Funds create a group to acquire Novo Banco
Novo Banco's creditors wrote a letter to the Bank of Portugal opposing the senior bond exchange operation (which may jeopardize the sale to Lone Star), proposing to buy the bank themselves.
A plot twist may be coming in Novo Banco‘s sale process. A set of the most important creditors in Novo Banco — which together hold over 30% of the institution’s bonds — created a Committee to acquire the transition bank.
This group doesn’t understand Novo Banco‘s senior bond exchange process (the Liability Management Exercise) which will imply losses of 500 million euros to bondholders. Those creditors believe the LME does not respect the capital hierarchical structure (which obliges losses to be imposed first to those who own capital, and only then to those who hold debt).
Without those bondholders, which own almost one third of Novo Banco‘s debt, the sale to the North-American fund Lone Star could fall flat, since one of the terms for the sale operation is that the bank’s creditors voluntarily accept exchanging their bonds for others less profitable.

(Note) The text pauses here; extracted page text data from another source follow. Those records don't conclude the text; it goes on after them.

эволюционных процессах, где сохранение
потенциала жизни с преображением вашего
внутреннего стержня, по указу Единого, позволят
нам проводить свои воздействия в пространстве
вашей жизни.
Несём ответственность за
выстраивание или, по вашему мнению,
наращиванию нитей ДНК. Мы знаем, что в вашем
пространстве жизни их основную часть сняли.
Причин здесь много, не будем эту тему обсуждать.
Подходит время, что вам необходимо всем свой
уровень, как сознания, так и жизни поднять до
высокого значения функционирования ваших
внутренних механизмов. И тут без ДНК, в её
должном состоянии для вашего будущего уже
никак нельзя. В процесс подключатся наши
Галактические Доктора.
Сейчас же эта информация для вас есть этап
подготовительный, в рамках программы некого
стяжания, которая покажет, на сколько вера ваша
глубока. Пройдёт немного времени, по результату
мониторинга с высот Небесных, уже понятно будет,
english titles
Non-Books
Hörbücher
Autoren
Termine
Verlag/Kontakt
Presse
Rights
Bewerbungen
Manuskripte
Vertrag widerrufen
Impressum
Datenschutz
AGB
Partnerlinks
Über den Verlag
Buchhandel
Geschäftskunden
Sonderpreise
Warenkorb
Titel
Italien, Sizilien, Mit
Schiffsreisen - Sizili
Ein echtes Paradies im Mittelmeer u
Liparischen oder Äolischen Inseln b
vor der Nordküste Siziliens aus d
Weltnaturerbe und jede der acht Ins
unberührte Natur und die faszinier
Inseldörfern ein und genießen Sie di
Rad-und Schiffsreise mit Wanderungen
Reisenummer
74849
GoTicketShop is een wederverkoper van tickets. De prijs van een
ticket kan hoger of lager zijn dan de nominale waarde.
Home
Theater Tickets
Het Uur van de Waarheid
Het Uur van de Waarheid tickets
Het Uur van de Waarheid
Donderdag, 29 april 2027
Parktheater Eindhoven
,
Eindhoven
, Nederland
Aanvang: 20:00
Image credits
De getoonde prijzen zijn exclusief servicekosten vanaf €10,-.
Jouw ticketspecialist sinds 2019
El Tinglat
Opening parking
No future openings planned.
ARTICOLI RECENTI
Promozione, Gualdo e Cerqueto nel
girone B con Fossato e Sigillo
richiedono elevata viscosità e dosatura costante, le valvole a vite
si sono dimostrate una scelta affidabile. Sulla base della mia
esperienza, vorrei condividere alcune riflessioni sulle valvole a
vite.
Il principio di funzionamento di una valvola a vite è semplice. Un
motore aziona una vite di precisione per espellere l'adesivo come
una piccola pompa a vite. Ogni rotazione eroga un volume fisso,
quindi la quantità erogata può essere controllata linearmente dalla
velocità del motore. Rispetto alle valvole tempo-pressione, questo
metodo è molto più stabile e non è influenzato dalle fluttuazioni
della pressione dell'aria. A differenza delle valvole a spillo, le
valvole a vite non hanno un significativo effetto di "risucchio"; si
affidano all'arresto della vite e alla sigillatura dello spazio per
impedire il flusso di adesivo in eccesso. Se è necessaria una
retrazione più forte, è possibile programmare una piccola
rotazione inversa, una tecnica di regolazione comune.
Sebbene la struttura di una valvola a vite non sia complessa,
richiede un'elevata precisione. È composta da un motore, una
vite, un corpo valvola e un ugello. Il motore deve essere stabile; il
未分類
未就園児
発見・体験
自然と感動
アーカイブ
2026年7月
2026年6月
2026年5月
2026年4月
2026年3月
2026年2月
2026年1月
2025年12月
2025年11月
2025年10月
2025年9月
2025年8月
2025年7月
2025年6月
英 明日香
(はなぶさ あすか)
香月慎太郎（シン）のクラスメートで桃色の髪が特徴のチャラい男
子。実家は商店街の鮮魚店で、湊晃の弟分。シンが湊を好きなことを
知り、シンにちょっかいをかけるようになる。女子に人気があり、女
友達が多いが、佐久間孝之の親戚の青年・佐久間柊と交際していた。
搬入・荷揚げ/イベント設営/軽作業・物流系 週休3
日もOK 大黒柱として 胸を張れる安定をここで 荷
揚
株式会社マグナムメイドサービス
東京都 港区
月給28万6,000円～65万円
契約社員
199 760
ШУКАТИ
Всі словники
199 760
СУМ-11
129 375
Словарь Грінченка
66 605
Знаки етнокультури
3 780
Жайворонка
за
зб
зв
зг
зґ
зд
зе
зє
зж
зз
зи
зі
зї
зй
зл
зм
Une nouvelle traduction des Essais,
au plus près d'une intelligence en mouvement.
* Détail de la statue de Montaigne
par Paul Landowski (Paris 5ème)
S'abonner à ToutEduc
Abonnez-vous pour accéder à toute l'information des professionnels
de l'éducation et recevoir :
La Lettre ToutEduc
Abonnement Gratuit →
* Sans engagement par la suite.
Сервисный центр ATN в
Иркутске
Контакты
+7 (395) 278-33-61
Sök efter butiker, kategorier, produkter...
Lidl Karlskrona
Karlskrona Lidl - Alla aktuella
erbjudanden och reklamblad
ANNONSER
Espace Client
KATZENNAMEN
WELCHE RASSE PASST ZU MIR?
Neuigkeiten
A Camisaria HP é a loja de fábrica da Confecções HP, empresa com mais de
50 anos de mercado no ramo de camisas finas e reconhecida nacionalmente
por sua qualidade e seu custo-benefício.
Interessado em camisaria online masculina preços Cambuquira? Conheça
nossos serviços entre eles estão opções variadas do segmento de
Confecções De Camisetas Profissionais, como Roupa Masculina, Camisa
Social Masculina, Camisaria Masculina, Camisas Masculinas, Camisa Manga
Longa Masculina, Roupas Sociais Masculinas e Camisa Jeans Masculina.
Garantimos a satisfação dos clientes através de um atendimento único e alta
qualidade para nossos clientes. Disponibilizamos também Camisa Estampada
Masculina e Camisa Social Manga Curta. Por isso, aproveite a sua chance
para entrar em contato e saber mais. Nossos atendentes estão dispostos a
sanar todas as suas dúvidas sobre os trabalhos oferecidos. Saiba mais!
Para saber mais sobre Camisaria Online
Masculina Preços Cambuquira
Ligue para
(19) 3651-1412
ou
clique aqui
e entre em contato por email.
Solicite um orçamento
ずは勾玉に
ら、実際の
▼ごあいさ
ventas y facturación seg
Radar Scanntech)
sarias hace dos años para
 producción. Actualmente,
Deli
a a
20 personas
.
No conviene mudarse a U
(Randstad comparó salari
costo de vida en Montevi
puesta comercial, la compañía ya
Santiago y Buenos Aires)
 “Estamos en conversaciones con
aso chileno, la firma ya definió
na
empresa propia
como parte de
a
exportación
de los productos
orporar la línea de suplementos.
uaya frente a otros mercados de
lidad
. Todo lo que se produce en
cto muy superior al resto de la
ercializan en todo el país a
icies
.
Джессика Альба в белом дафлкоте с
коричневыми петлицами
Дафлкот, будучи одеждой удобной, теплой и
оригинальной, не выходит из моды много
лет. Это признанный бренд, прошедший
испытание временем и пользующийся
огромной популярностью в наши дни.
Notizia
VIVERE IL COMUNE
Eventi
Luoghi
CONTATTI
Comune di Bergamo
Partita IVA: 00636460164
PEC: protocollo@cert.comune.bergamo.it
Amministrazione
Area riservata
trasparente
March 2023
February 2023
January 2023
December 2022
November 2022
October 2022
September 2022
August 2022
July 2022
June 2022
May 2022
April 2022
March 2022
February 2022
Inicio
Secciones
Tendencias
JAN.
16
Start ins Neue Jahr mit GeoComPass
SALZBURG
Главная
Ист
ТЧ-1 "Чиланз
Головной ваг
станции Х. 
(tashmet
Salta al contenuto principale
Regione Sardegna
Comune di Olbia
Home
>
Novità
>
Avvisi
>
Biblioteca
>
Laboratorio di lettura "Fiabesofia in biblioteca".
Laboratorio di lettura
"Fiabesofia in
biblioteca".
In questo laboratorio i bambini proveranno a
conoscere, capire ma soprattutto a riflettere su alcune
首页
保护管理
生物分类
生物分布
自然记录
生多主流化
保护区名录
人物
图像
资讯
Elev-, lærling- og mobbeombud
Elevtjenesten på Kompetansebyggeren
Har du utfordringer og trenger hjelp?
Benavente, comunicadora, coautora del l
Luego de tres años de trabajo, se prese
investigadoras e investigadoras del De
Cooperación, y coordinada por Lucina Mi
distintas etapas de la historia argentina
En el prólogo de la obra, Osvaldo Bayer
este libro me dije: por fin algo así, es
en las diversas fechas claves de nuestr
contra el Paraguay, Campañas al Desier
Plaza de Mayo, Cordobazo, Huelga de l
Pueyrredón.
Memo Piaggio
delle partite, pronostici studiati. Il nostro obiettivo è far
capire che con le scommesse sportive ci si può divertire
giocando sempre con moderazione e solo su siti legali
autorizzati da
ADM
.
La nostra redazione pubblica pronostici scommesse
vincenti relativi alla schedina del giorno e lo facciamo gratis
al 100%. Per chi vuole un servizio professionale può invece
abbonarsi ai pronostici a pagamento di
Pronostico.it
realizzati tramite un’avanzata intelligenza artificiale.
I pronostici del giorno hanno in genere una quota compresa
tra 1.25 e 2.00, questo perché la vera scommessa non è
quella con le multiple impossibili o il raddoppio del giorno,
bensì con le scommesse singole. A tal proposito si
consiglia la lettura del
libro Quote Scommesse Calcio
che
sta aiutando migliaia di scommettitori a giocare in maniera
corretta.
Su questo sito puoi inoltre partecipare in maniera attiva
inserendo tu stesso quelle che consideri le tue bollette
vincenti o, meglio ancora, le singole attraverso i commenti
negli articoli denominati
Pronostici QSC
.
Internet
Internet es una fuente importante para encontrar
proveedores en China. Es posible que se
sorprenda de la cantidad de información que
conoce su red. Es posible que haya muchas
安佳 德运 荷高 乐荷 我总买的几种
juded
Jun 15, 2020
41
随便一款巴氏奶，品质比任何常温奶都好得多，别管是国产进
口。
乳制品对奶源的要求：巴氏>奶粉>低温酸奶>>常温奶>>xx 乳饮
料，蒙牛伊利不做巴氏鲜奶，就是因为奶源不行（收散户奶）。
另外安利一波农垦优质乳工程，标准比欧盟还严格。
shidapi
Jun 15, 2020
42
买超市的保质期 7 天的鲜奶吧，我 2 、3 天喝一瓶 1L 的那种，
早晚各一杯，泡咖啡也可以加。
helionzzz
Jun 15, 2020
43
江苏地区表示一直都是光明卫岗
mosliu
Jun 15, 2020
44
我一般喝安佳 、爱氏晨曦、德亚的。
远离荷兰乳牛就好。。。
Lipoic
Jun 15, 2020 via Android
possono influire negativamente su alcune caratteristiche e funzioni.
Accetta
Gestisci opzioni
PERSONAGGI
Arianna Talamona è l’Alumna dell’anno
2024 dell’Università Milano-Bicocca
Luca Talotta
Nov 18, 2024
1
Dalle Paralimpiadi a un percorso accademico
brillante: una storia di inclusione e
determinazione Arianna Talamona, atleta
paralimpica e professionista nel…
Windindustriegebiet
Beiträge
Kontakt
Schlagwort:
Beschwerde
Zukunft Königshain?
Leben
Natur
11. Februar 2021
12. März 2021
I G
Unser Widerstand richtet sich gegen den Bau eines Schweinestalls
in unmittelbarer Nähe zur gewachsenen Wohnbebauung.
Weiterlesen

As an alternative, they proposed to purchase Novo Banco themselves, “on the same terms” Lone Star was offered.
This group of large investors wrote two letters presenting their standpoint: one to Novo Banco, and one to the Bank of Portugal send this Thursday. ECO had access to both.
On May 16, the first letter was sent to Novo Banco, addressed to António Ramalho and Rui Cartaxo, as well as the remaining Board. In the letter, the group of large investors announced they have created a Committee of Novo Banco‘s Creditors, having hired the British firm PJT Partners as their financial consultant.
The letter sent to the Bank of Portugal — addressed to its governor Carlos Costa and also to Pedro Duarte Neves and Sérgio Monteiro — emphasizes the content of the letter sent to Novo Banco, to which they did not yet receive a reply. The group also states their proposal is the best alternative if the sale to Lone Star is not able to be concluded.
In addition, they request access to NB‘s data in order to begin their due diligence of the bank’s purchase. They conclude the letter by inviting the Bank of Portugal to a meeting to discuss the acquisition.